◆ What the task requires: Looking through the records below, please work out how many lines contain "down". Give only that number.

=== Begin Enclosure ===

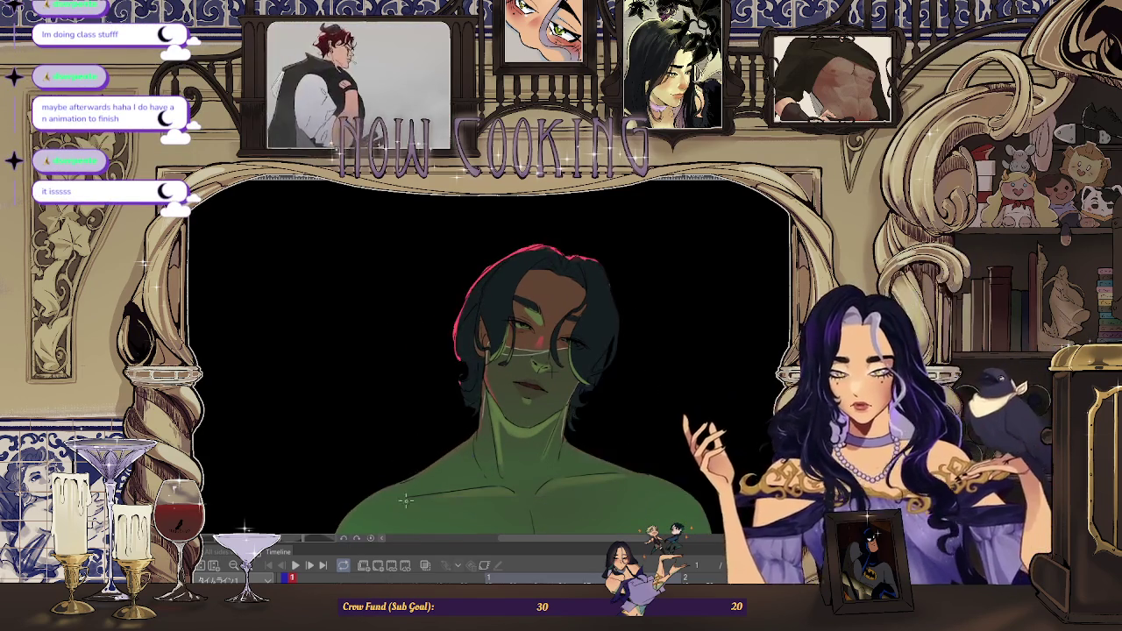
scroll(663, 380, "down", 2)
scroll(668, 441, "up", 1)
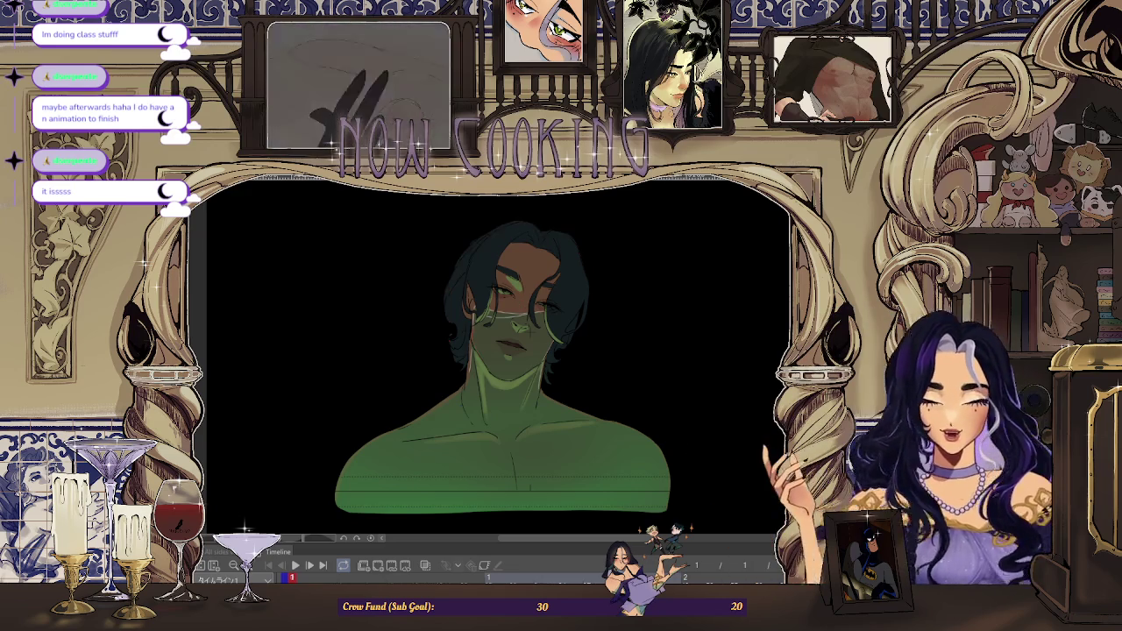
scroll(469, 263, "up", 2)
scroll(469, 263, "up", 2)
scroll(470, 259, "up", 1)
left_click(469, 255, "alt")
left_click_drag(466, 368, 479, 403)
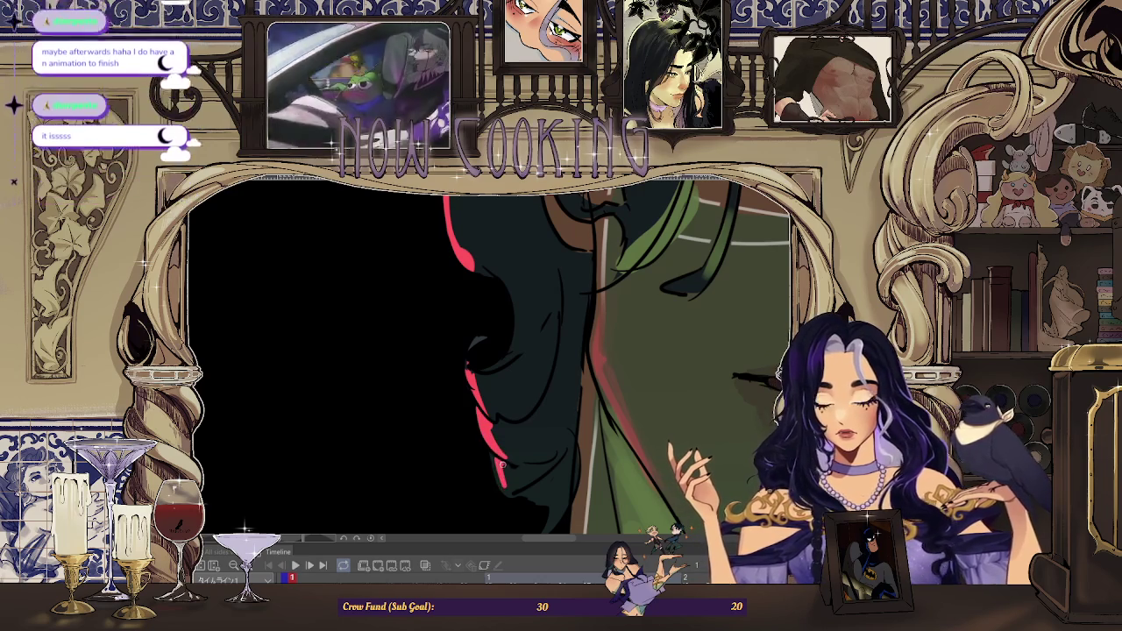
Review the rim-light stroke up close, then jump to timeline frame 5
scroll(496, 457, "down", 5)
scroll(467, 420, "up", 3)
scroll(467, 420, "up", 3)
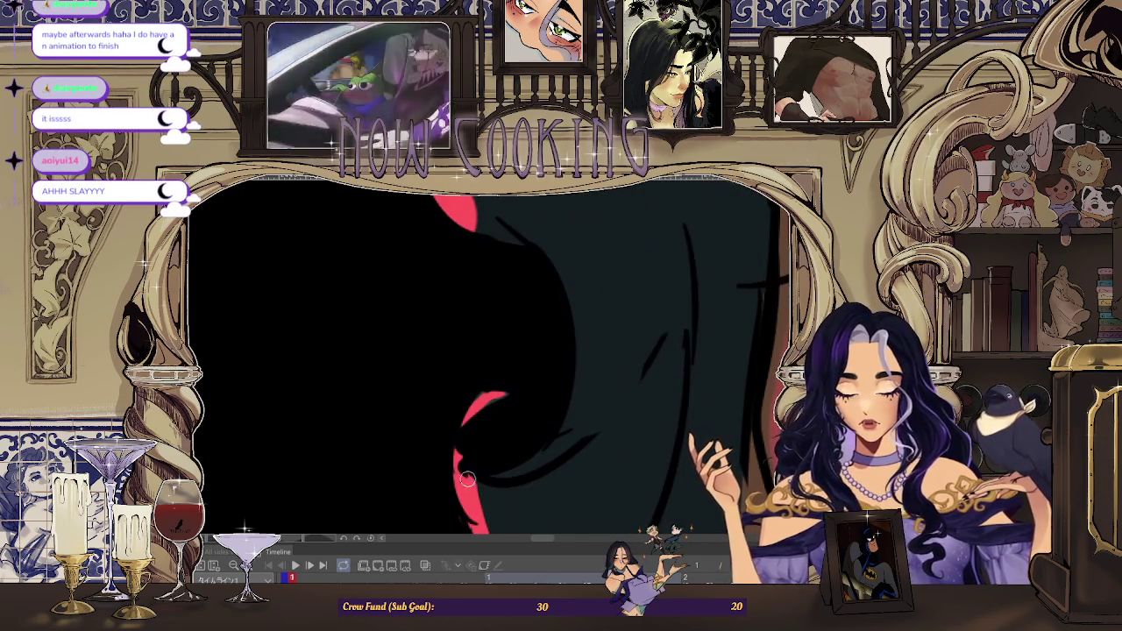
scroll(467, 480, "down", 2)
scroll(468, 481, "down", 2)
scroll(467, 480, "down", 2)
scroll(468, 481, "down", 1)
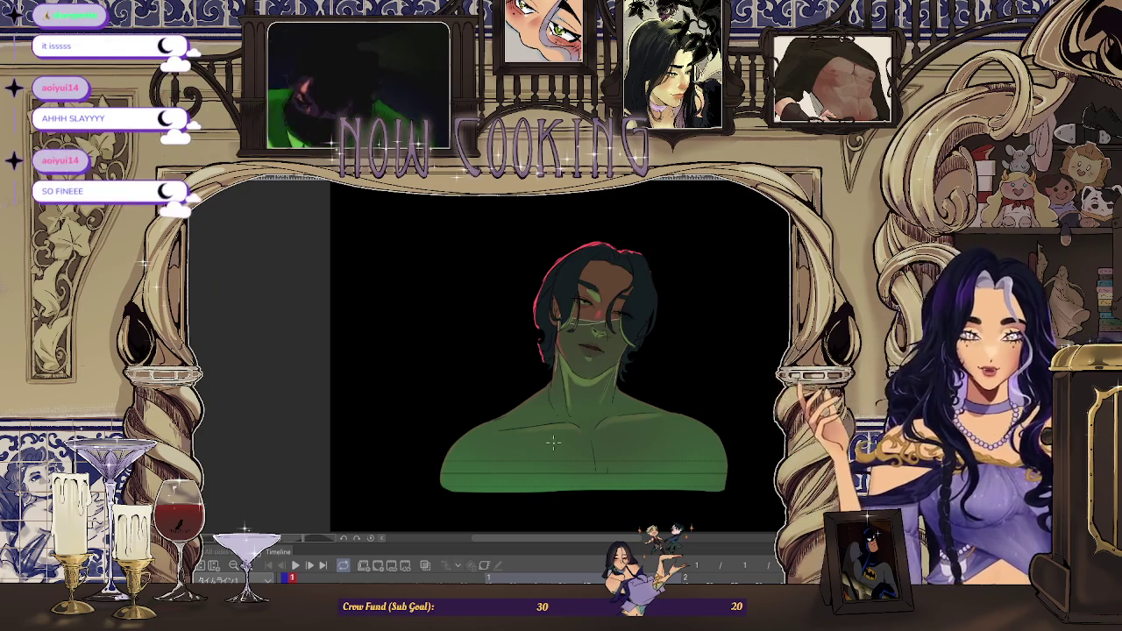
scroll(553, 393, "up", 2)
scroll(552, 391, "up", 2)
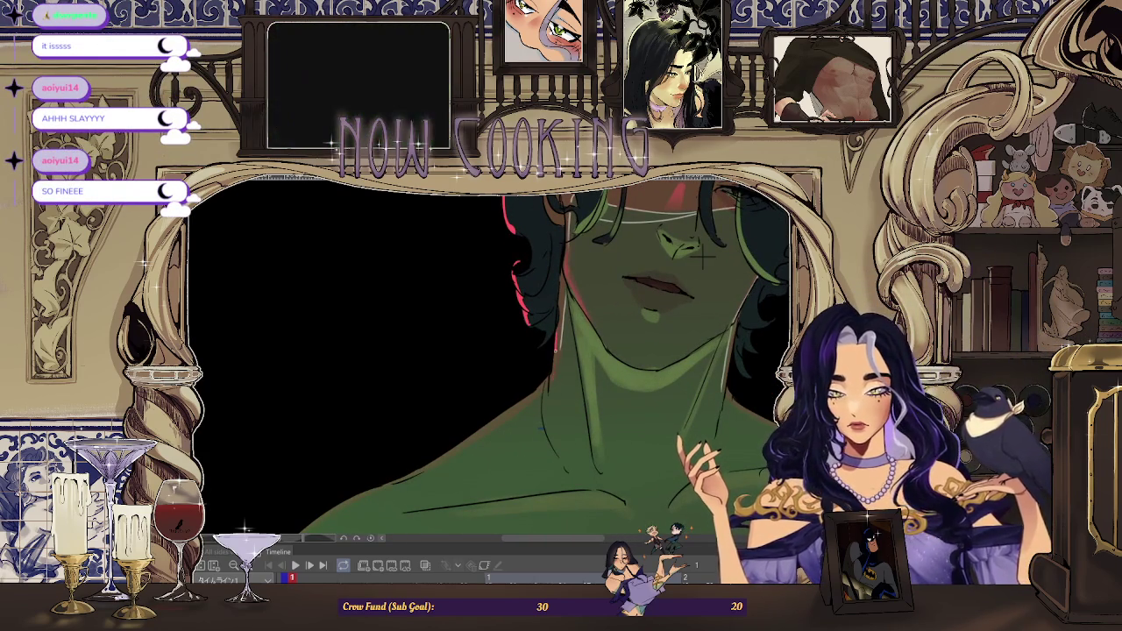
scroll(552, 391, "down", 2)
scroll(548, 386, "down", 2)
scroll(540, 379, "up", 4)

=== End Enclosure ===

◆ Task response: 8